INPUT RECORDS ->
----
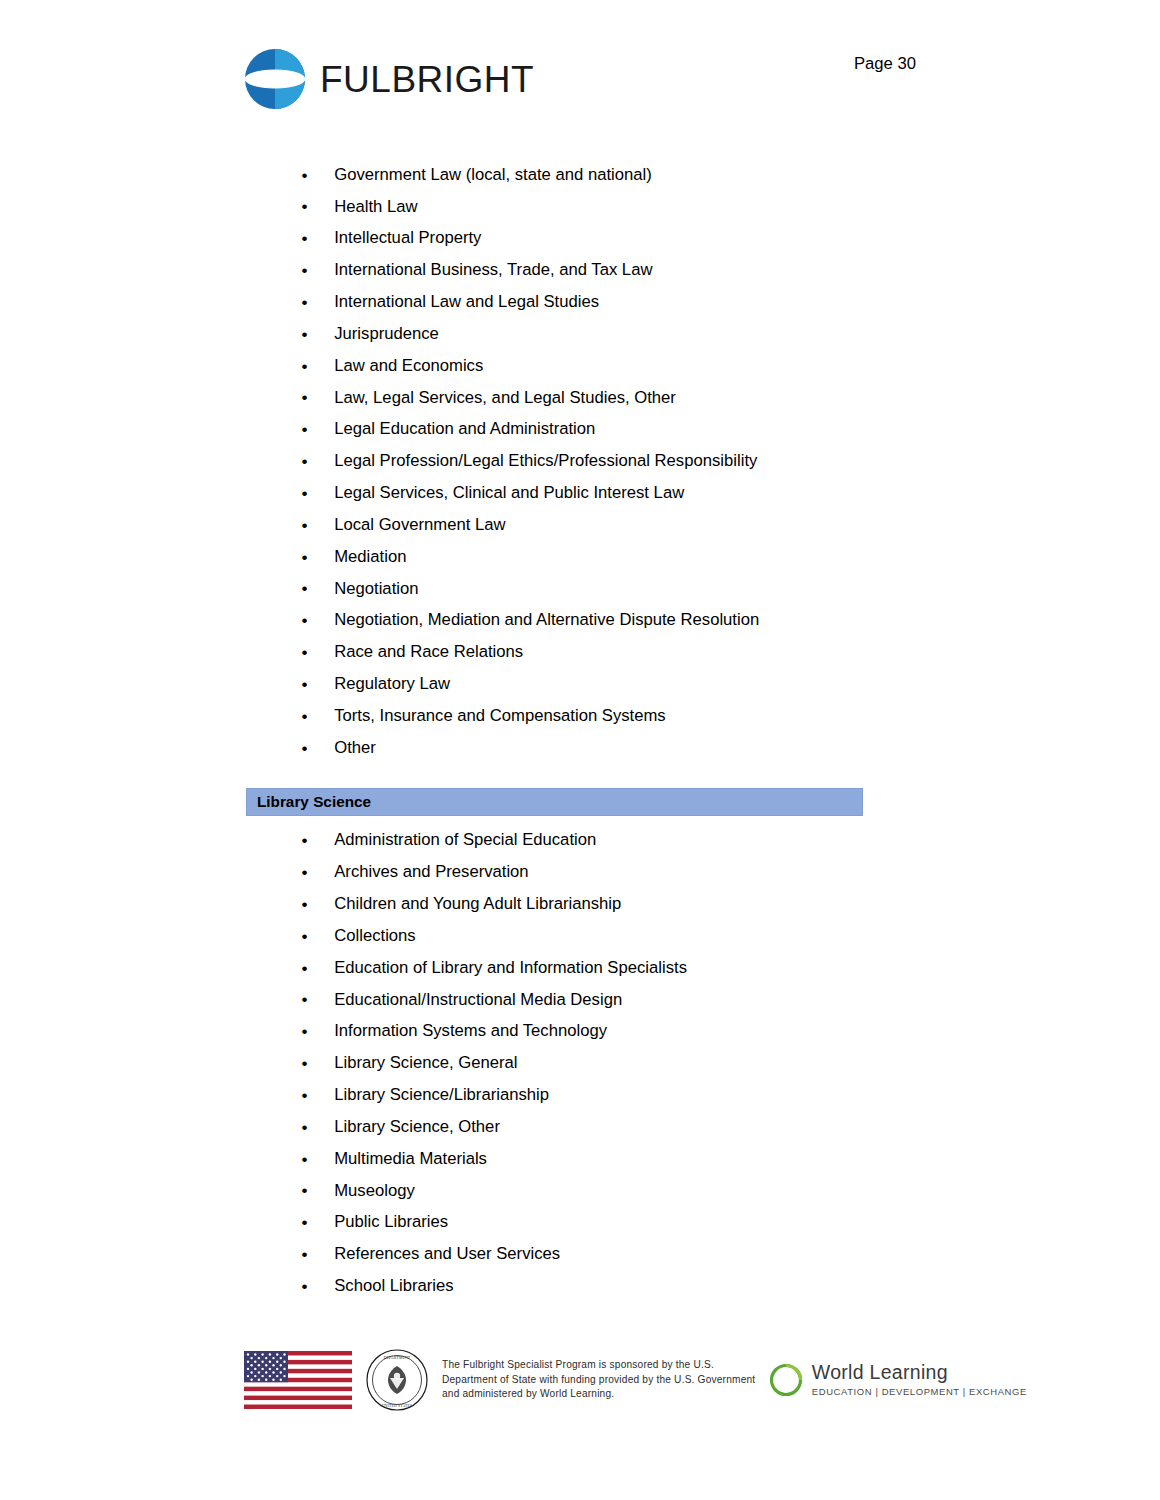FULBRIGHT
Page 30
Government Law (local, state and national)
Health Law
Intellectual Property
International Business, Trade, and Tax Law
International Law and Legal Studies
Jurisprudence
Law and Economics
Law, Legal Services, and Legal Studies, Other
Legal Education and Administration
Legal Profession/Legal Ethics/Professional Responsibility
Legal Services, Clinical and Public Interest Law
Local Government Law
Mediation
Negotiation
Negotiation, Mediation and Alternative Dispute Resolution
Race and Race Relations
Regulatory Law
Torts, Insurance and Compensation Systems
Other
Library Science
Administration of Special Education
Archives and Preservation
Children and Young Adult Librarianship
Collections
Education of Library and Information Specialists
Educational/Instructional Media Design
Information Systems and Technology
Library Science, General
Library Science/Librarianship
Library Science, Other
Multimedia Materials
Museology
Public Libraries
References and User Services
School Libraries
DEPARTMENT UNITED STATES
The Fulbright Specialist Program is sponsored by the U.S. Department of State with funding provided by the U.S. Government and administered by World Learning.
World Learning
EDUCATION | DEVELOPMENT | EXCHANGE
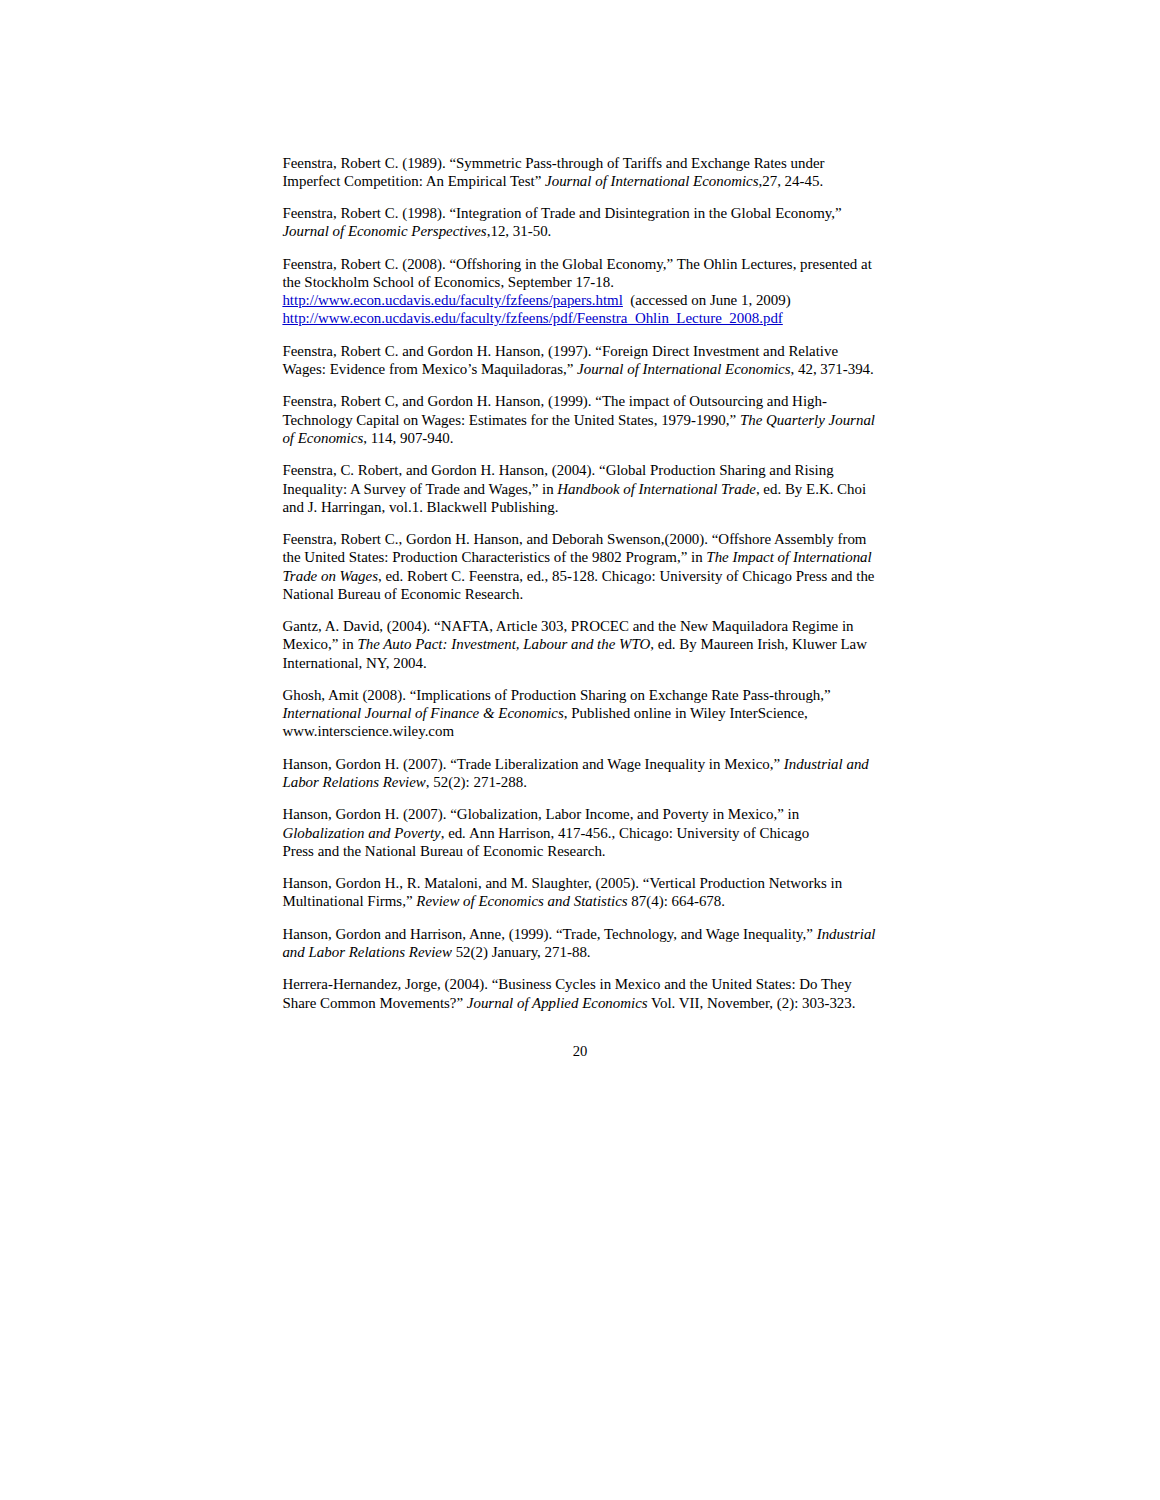Feenstra, Robert C. (1989). “Symmetric Pass-through of Tariffs and Exchange Rates under Imperfect Competition: An Empirical Test” Journal of International Economics,27, 24-45.
Feenstra, Robert C. (1998). “Integration of Trade and Disintegration in the Global Economy,” Journal of Economic Perspectives,12, 31-50.
Feenstra, Robert C. (2008). “Offshoring in the Global Economy,” The Ohlin Lectures, presented at the Stockholm School of Economics, September 17-18.
http://www.econ.ucdavis.edu/faculty/fzfeens/papers.html (accessed on June 1, 2009)
http://www.econ.ucdavis.edu/faculty/fzfeens/pdf/Feenstra_Ohlin_Lecture_2008.pdf
Feenstra, Robert C. and Gordon H. Hanson, (1997). “Foreign Direct Investment and Relative Wages: Evidence from Mexico’s Maquiladoras,” Journal of International Economics, 42, 371-394.
Feenstra, Robert C, and Gordon H. Hanson, (1999). “The impact of Outsourcing and High-Technology Capital on Wages: Estimates for the United States, 1979-1990,” The Quarterly Journal of Economics, 114, 907-940.
Feenstra, C. Robert, and Gordon H. Hanson, (2004). “Global Production Sharing and Rising Inequality: A Survey of Trade and Wages,” in Handbook of International Trade, ed. By E.K. Choi and J. Harringan, vol.1. Blackwell Publishing.
Feenstra, Robert C., Gordon H. Hanson, and Deborah Swenson,(2000). “Offshore Assembly from the United States: Production Characteristics of the 9802 Program,” in The Impact of International Trade on Wages, ed. Robert C. Feenstra, ed., 85-128. Chicago: University of Chicago Press and the National Bureau of Economic Research.
Gantz, A. David, (2004). “NAFTA, Article 303, PROCEC and the New Maquiladora Regime in Mexico,” in The Auto Pact: Investment, Labour and the WTO, ed. By Maureen Irish, Kluwer Law International, NY, 2004.
Ghosh, Amit (2008). “Implications of Production Sharing on Exchange Rate Pass-through,” International Journal of Finance & Economics, Published online in Wiley InterScience, www.interscience.wiley.com
Hanson, Gordon H. (2007). “Trade Liberalization and Wage Inequality in Mexico,” Industrial and Labor Relations Review, 52(2): 271-288.
Hanson, Gordon H. (2007). “Globalization, Labor Income, and Poverty in Mexico,” in
Globalization and Poverty, ed. Ann Harrison, 417-456., Chicago: University of Chicago
Press and the National Bureau of Economic Research.
Hanson, Gordon H., R. Mataloni, and M. Slaughter, (2005). “Vertical Production Networks in Multinational Firms,” Review of Economics and Statistics 87(4): 664-678.
Hanson, Gordon and Harrison, Anne, (1999). “Trade, Technology, and Wage Inequality,” Industrial and Labor Relations Review 52(2) January, 271-88.
Herrera-Hernandez, Jorge, (2004). “Business Cycles in Mexico and the United States: Do They Share Common Movements?” Journal of Applied Economics Vol. VII, November, (2): 303-323.
20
----
PROBLEM DETAILS -> Your task is to retype the entries verbatim, starting with the line that holds "Government Law (local, state and national)" and stopping after the line that holds "Children and Young Adult Librarianship".

WRITTEN ANSWER ->
Government Law (local, state and national)
Health Law
Intellectual Property
International Business, Trade, and Tax Law
International Law and Legal Studies
Jurisprudence
Law and Economics
Law, Legal Services, and Legal Studies, Other
Legal Education and Administration
Legal Profession/Legal Ethics/Professional Responsibility
Legal Services, Clinical and Public Interest Law
Local Government Law
Mediation
Negotiation
Negotiation, Mediation and Alternative Dispute Resolution
Race and Race Relations
Regulatory Law
Torts, Insurance and Compensation Systems
Other
Library Science
Administration of Special Education
Archives and Preservation
Children and Young Adult Librarianship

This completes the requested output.